Top of Record extracts

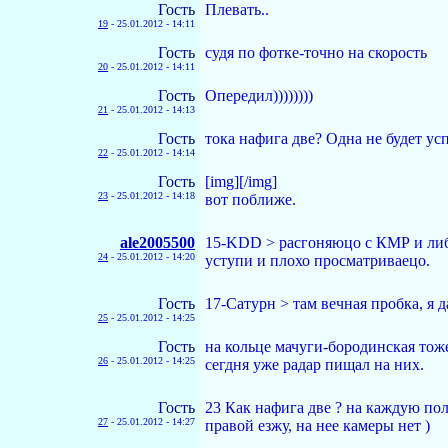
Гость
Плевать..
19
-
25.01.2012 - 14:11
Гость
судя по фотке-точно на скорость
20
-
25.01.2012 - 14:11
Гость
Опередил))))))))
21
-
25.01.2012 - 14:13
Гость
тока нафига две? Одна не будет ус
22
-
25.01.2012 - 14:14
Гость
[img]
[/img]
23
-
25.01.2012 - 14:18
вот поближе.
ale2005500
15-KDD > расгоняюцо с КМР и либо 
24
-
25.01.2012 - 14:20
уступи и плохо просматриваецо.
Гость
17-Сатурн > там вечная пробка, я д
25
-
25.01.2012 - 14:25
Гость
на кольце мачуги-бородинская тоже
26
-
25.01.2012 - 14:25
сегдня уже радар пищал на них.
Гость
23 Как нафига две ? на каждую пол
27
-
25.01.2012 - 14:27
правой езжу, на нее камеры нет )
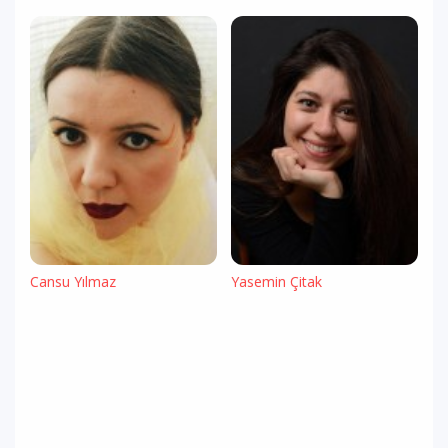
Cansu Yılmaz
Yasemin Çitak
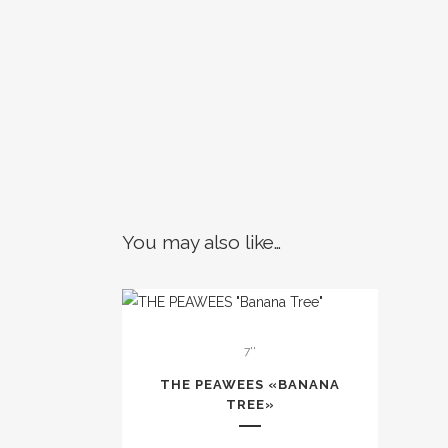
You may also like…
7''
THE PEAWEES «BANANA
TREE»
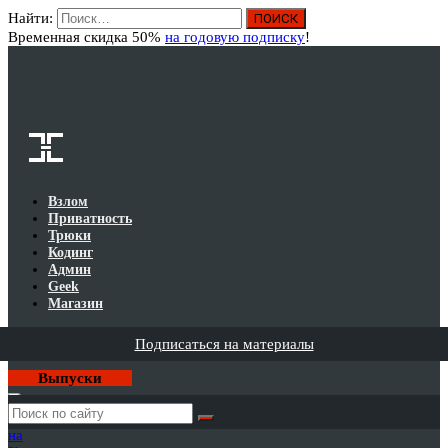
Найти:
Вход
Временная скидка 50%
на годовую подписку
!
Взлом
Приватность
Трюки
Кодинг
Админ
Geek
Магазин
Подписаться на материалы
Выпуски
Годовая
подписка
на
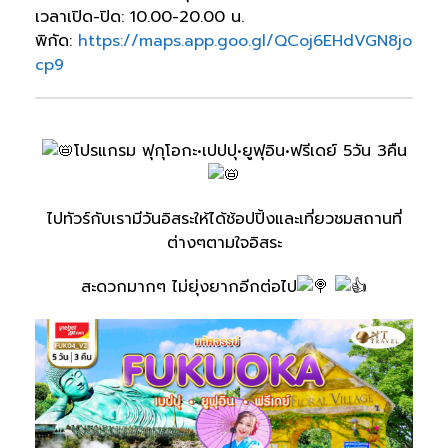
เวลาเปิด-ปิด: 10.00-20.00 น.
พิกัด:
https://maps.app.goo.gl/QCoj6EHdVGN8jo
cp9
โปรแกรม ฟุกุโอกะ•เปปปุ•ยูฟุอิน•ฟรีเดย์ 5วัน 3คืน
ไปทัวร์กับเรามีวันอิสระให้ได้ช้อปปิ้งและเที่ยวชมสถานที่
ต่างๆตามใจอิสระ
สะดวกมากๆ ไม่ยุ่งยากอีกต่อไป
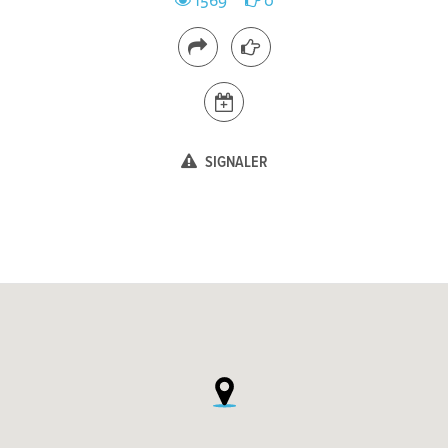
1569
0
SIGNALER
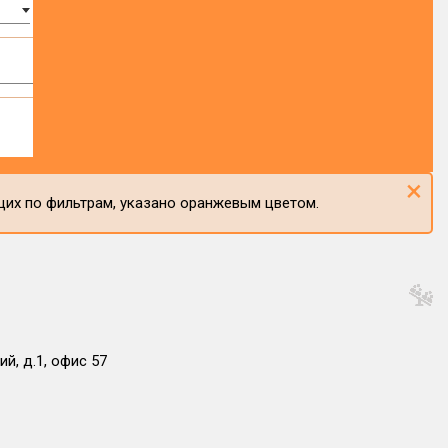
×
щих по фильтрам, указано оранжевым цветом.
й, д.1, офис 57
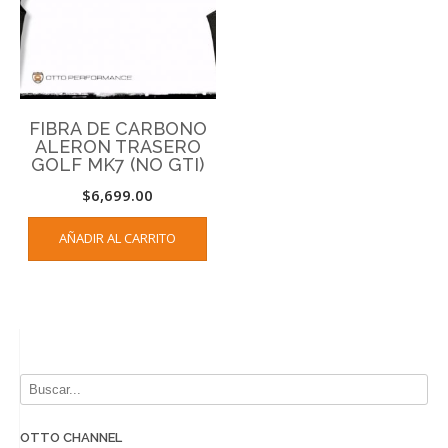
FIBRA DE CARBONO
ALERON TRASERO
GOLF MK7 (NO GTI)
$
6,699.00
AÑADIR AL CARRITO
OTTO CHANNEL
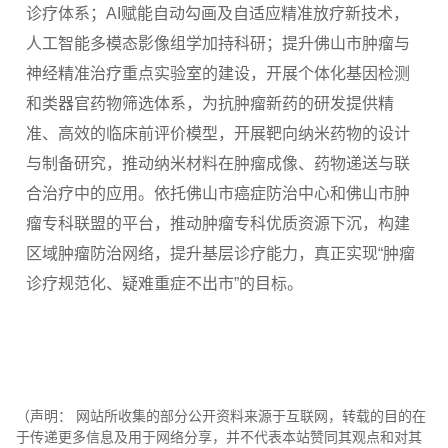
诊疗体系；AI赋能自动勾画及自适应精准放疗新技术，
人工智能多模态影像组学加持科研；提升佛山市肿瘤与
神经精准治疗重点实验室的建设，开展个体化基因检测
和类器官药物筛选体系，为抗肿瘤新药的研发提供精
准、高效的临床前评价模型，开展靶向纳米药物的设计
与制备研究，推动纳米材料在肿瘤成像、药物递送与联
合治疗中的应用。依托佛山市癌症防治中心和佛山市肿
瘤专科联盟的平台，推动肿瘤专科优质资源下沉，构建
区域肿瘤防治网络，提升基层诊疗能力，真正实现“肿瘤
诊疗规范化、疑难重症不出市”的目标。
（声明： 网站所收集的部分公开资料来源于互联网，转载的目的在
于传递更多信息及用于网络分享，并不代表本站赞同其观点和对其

Bottom of Record extracts

## Action item
Report each line above containing the string "нафига".

## Result for this exercise
тока нафига две? Одна не будет ус
23 Как нафига две ? на каждую пол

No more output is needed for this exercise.